In my time away from this blog (essentially 3 months), I’ve gotten very little writing done. Oh, I wrote the conference paper I referred to in Looking and the Gaze | Romance on Film and I delivered it successfully in Venice, which was definitely the high point of last semester. (I knew there was a reason I liked October!)
But as for sustained writing? Not so much.
I taught my usual number of classes (4) last semester; they were writing-heavy and also had a lot of students in them. Somehow, although my expertise is film, I’m expected to teach writing as well. That’s okay. I can. I have a B.A. and an M.A. in English, and I taught college-level writing for two years. But it’s beyond my current job description. I resent having to deal with what are essentially high-school level issues of grammar and composition. Lower than that, really.

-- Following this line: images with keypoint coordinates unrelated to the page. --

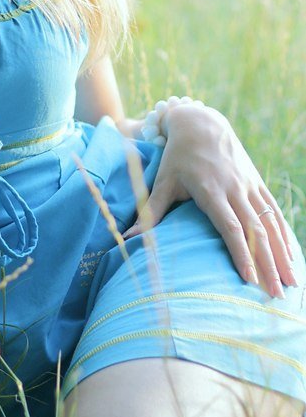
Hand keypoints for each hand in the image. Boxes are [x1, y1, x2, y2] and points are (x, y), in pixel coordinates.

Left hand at [122, 104, 297, 297]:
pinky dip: (285, 233)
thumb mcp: (162, 181)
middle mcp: (234, 189)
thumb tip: (126, 238)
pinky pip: (274, 211)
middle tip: (276, 294)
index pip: (230, 227)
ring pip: (270, 223)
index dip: (241, 253)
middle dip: (268, 264)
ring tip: (291, 282)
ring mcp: (249, 185)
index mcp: (210, 190)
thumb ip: (150, 211)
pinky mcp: (257, 183)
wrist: (201, 123)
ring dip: (282, 253)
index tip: (249, 279)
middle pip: (256, 231)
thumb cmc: (177, 156)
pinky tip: (292, 255)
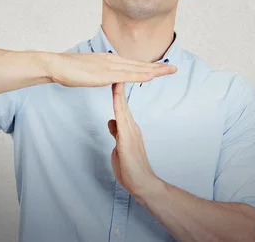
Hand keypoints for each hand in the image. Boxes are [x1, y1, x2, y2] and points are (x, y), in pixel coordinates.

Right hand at [48, 52, 176, 86]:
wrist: (55, 65)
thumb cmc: (68, 70)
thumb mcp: (88, 71)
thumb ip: (98, 73)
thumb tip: (104, 76)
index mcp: (109, 61)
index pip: (133, 64)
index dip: (148, 66)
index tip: (161, 68)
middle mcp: (112, 60)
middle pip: (139, 64)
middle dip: (158, 67)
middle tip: (174, 68)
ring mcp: (109, 66)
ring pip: (137, 68)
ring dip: (155, 69)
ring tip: (169, 71)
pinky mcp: (104, 74)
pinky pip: (126, 75)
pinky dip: (140, 75)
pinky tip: (151, 76)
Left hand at [108, 82, 163, 203]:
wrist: (142, 183)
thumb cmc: (131, 169)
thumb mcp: (119, 147)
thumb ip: (116, 133)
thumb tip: (111, 122)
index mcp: (129, 129)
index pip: (121, 107)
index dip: (117, 92)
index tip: (113, 79)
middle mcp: (131, 127)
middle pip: (122, 103)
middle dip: (119, 86)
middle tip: (115, 70)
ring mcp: (130, 132)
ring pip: (123, 108)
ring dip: (119, 92)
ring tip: (116, 76)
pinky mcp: (127, 139)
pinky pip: (121, 119)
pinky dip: (118, 106)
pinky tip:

(I’m sorry, but when I was a middle-schooler I wrote better than a significant number of my students. I’m not even talking style. I’m talking simple grammatical sentences with correct word usage.)
ESL students are one thing: they have their own issues — and so would I if I were getting an undergraduate degree in a language not my own. But first-language English speakers? I don’t get it. I understand not being particularly good at it — but lack of basic knowledge of grammar, punctuation, spelling? How did these students get into college?
Perhaps the same way I got in with less than college-level math?
All right. I’m judgmental. This is nothing new.
At any rate, without going into greater detail, I had a very heavy schedule last semester on the academic front, and so very little writing — academic or non-academic — got done. Folks think professors sit around, think deep thoughts, opine, work a few hours each week and get 3 months off during the summer.
‘Tisn’t the case.
Happily, I anticipate having more time when next semester starts at the end of January — specifically more time for writing. I have an internal grant that pays for a course release, which means I don’t have to teach one of my student- and writing-heavy classes. I won it for the purpose of revising the Venice paper as an article (by the beginning of August, I think). It’ll require additional research and possibly a trip to Los Angeles for that purpose, but I anticipate enjoying the process.
Before then, by the end of next month, I have to revise a chapter for a book which is under contract by Macmillan. Yay and all that, though I feel the pressure of time already. Still, I’m not going to start that process until next week (January 2, to be precise). I want to relax as much as possible until the holidays officially end.
The one you are collaborating with someone, and a third party dropped out? That one?
No, different project. I was invited to contribute a chapter to a different book entirely,
OK, you can’t just drop a Macmillon bomb and walk away. Splain, Lucy!